Another bill -- AB554 -- also has cropped up. That would eliminate or reduce some of the bank taxes, but only for institutions with assets of less than $1 billion.

Uffelman said such a measure would limit the impact of the taxes to a handful of banks, but it would not appease the industry.

"AB554 is very disappointing if that's the outcome," he said. "Even those banks that would get it have said that's not right."

A foundation of support for the tax rollback remains strong, Uffelman said, particularly among rural lawmakers who feared that higher taxes could dissuade banks from entering small markets. Uffelman also pointed out that AB554 would not solve the problem since many rural branches are run by the state's biggest banks, such as Wells Fargo and Bank of America.

"With a bank branch in a rural community the cost to do business is higher because the customer base to spread that cost around is smaller," Uffelman said, adding that those facts do not change whether the branch is run by a large company or an independent operator.

He also said that AB554 would create a patchwork of rules.

"You would have a bank on one side of the street paying the $7,000 while the one next to it doesn't," Uffelman said. "Then, by the way, the credit union down the street doesn't pay anything ... You've just exacerbated the problem."

Little agreed that the rural branches are hurting disproportionately with the new taxes, but he said that -- even if they weren't -- singling out banks would still be unfair.

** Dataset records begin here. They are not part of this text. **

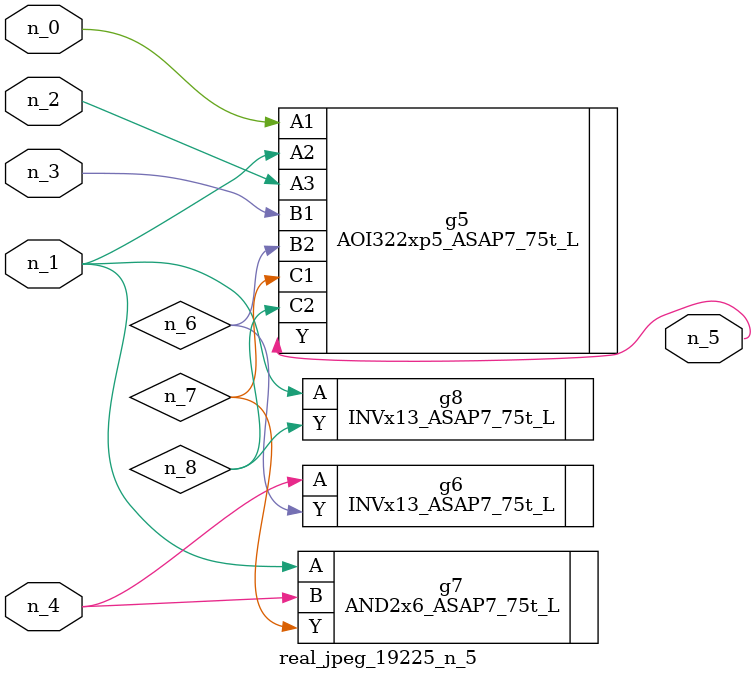
<source format=v>
module real_jpeg_19225_n_5 (n_4, n_0, n_1, n_2, n_3, n_5);

input n_4;
input n_0;
input n_1;
input n_2;
input n_3;

output n_5;

wire n_8;
wire n_6;
wire n_7;

AOI322xp5_ASAP7_75t_L g5 ( 
.A1(n_0),
.A2(n_1),
.A3(n_2),
.B1(n_3),
.B2(n_6),
.C1(n_7),
.C2(n_8),
.Y(n_5)
);

AND2x6_ASAP7_75t_L g7 ( 
.A(n_1),
.B(n_4),
.Y(n_7)
);

INVx13_ASAP7_75t_L g8 ( 
.A(n_1),
.Y(n_8)
);

INVx13_ASAP7_75t_L g6 ( 
.A(n_4),
.Y(n_6)
);


endmodule
</source>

"We just want parity with other businesses," he said. "Personally, if I was cheating someone, I wouldn't feel good about it. It's just flat wrong. It's just flat unfair."

In other news

The parade of solid bank earnings continued for institutions doing business in Southern Nevada.

Las Vegas-based Business Bank Corp., which operates three Las Vegas-area branches and three more in Northern Nevada, recorded its most profitable quarter ever with first-quarter net income of $858,000, or 43 cents a share.

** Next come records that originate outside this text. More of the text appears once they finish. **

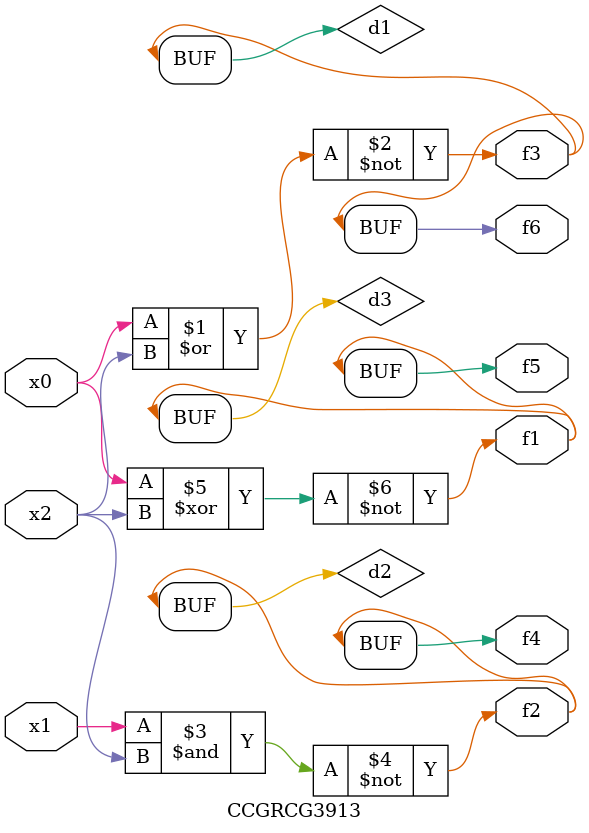
<source format=v>
module CCGRCG3913(
	input x0, x1, x2,
	output f1, f2, f3, f4, f5, f6
);

	wire d1, d2, d3;

	nor (d1, x0, x2);
	nand (d2, x1, x2);
	xnor (d3, x0, x2);
	assign f1 = d3;
	assign f2 = d2;
	assign f3 = d1;
	assign f4 = d2;
	assign f5 = d3;
	assign f6 = d1;
endmodule

</source>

The results were up from $628,000, or 34 cents a share, for the same 2004 quarter.

Total assets grew to $377.6 million at quarter's end, up from $296.1 million a year ago. Deposits grew to $340.4 million, up from $270.9 million a year ago.

Alabama-based Colonial BancGroup, which has seven Las Vegas-area branches, said its first-quarter net income reached $52.5 million, or 37 cents per share.

That's up from $39.1 million, or 31 cents per share, reported for the first quarter 2004.

Deposits for the bank reached $12.7 billion at the end of the quarter, up from $10 billion a year ago.

Las Vegas-based Valley Bancorp, which has two Valley Bank branches in the Las Vegas area and one in Pahrump, reported first-quarter earnings of $1.1 million, or 37 cents a share, up from $622,000, or 35 cents a share, for the same 2004 quarter.

Assets grew to $311 million at the end of the quarter, up from $213 million a year ago. Deposits at the end of the quarter reached $272 million, up from $195 million for the year-ago period.